According to the statement issued by the ministry on December 23, "a group of citizens associated via Radio Svaboda's Internet resources were determined to be an extremist group."
The move means that Belarusians who subscribe to Radio Svaboda online could face up to six years in prison.
RFE/RL President Jamie Fly said that “we condemn the Belarusian government’s campaign to criminalize honest journalism and deprive the Belarusian people of the truth. We again adamantly reject this ridiculous, regime-imposed label -- Radio Svaboda is not an ‘extremist organization.’”
The Interior Ministry’s declaration against RFE/RL’s Belarus Service comes as actions were reportedly taken against two other journalists in the country, Andrey Kuznechyk and Aleh Hruzdzilovich.
Fly condemned those actions as well, saying that Hruzdzilovich and Kuznechyk “are hostages taken by this lawless regime, not criminals. Factual reporting is not an ‘extremist’ activity, and journalism is not a crime.”
The action comes almost three weeks after a court in Minsk designated its official Telegram channel and some of the broadcaster's social media accounts as extremist.
Authorities in Belarus have declared hundreds of Telegram channels, blogs and chatrooms as “extremist” since the country was engulfed by protests since the August 2020 presidential election, which handed Lukashenka a sixth consecutive term.
In response, the government has cracked down hard on the pro-democracy movement, arresting thousands of people and pushing most of the top opposition figures out of the country. There have also been credible reports of torture and ill-treatment, and several people have died.
Dozens of news websites have been blocked in Belarus and independent media shuttered as part of a sweeping crackdown on information in the wake of the unprecedented protests.
The website of RFE/RL's Belarus Service has been blocked within Belarus since August 21, 2020, while the accreditation of all locally based journalists working for foreign media, including RFE/RL, were annulled by the Belarusian authorities in October 2020.
Lukashenka, who has run the country since 1994, has denied any fraud in the election and refuses to negotiate with the opposition on a political transition and new elections.
The West has refused to recognize Lukashenka as the legitimate leader of Belarus and in response has imposed several waves of sanctions against the government and other officials accused of aiding and benefiting from the crackdown.
Separately on December 23, relatives told RFE/RL that Kuznechyk, a jailed freelance journalist who has worked for RFE/RL’s Belarus Service, is facing unspecified criminal charges.
Kuznechyk was not released from jail last week even though the second consecutive jail term he was handed on a controversial hooliganism charge ended.
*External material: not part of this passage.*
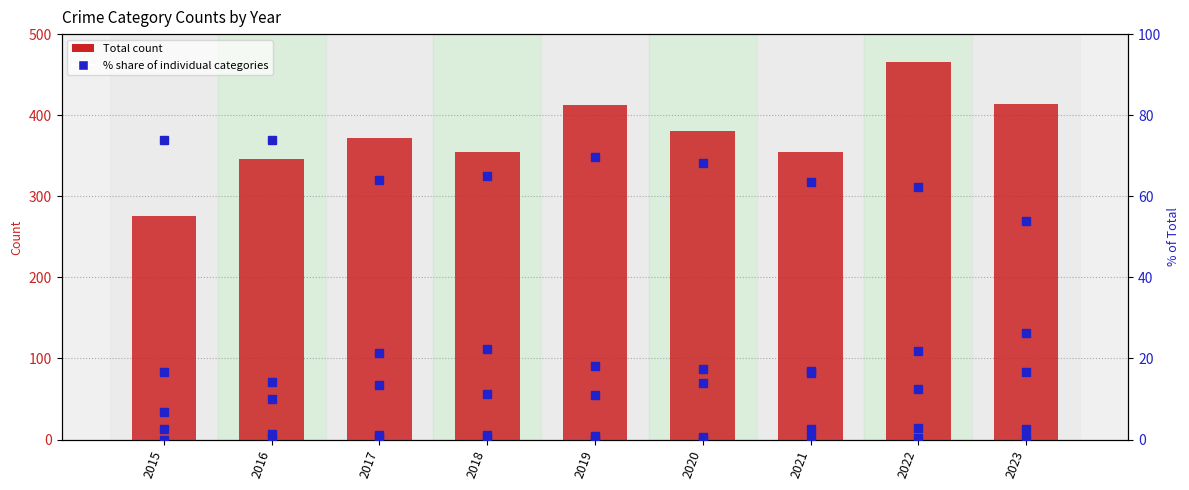

The value of Aggravated Assault at 2023 is 16.7. True or false?

True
His relatives told RFE/RL that they were officially informed that the journalist will be transferred from the notorious Akrestsina detention center, where many inmates have said they were tortured, to another detention center in Minsk as a criminal case on unspecified charges had been launched against him.
Kuznechyk was initially sentenced to 10 days in jail on November 26 after a trial in which he refused to accept the guilty verdict.
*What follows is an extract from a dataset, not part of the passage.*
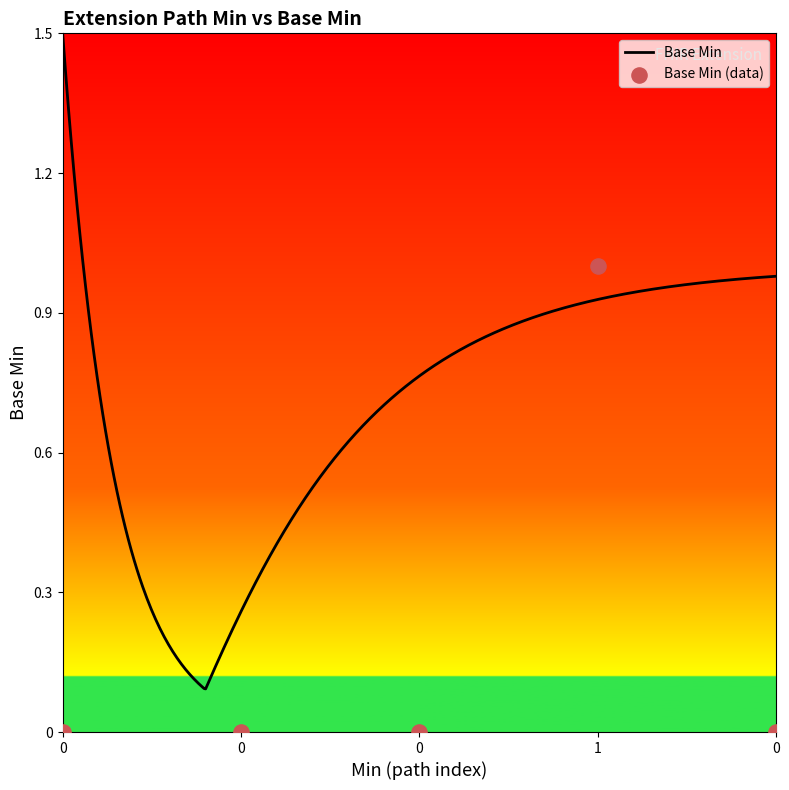

What is the change in value from 0 to 1?

+1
And a rights group reported that Hruzdzilovich, a correspondent of RFE/RL's Belarus Service, has been seized and held by masked men who broke into his home in Minsk.
No other information was immediately available following the December 23 report from the Minsk-based Vyasna (Spring) rights group.
Hruzdzilovich and another RFE/RL correspondent, Ina Studzinskaya, in late July were released from jail 10 days after their arrest as part of Lukashenka's clampdown on the media.
When they were released on July 26, Hruzdzilovich and Studzinskaya said they were informed that they remain suspects in an unspecified criminal case.